[[ DATASET CONTENT, beginning ]]

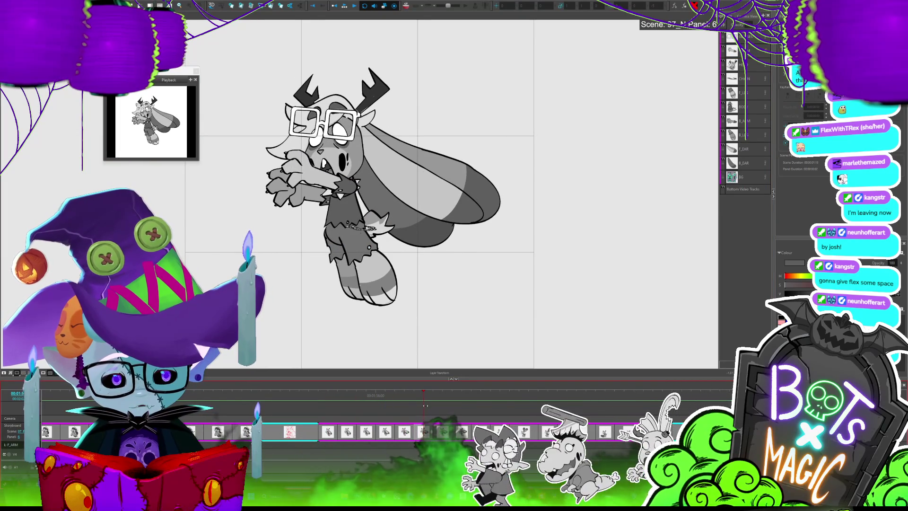
# - Key the lowered arm pose in Panel 6, comparing it against Panel 5
pyautogui.press('shift+t')
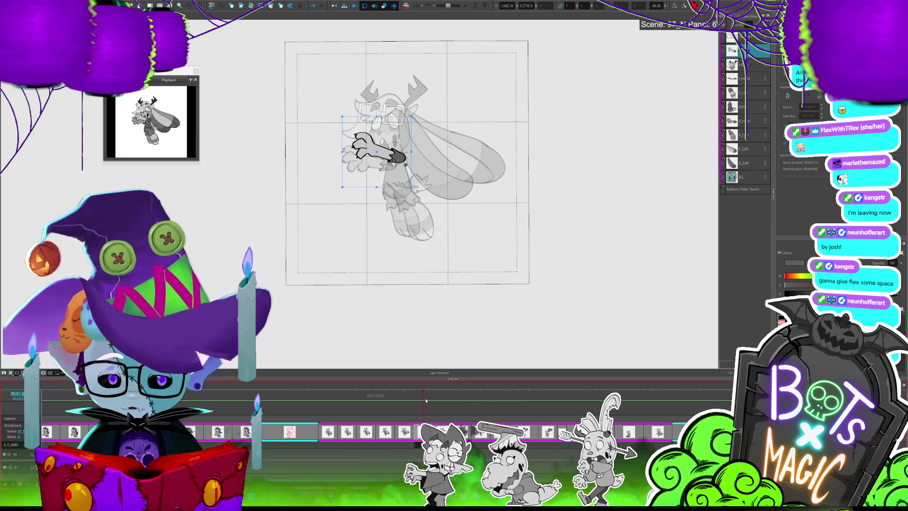
pyautogui.press('Left')
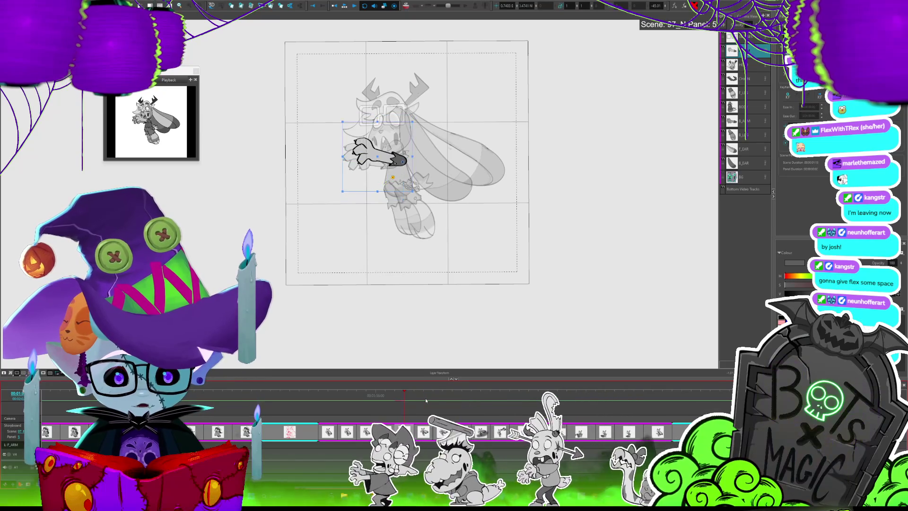
pyautogui.click(411, 401)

[[ DATASET CONTENT, end ]]

## TO DO:
Return the whole listing, word for word, and leave out every picture.

## WRITTEN REPLY:
# - Key the lowered arm pose in Panel 6, comparing it against Panel 5
pyautogui.press('shift+t')
pyautogui.press('Left')
pyautogui.click(411, 401)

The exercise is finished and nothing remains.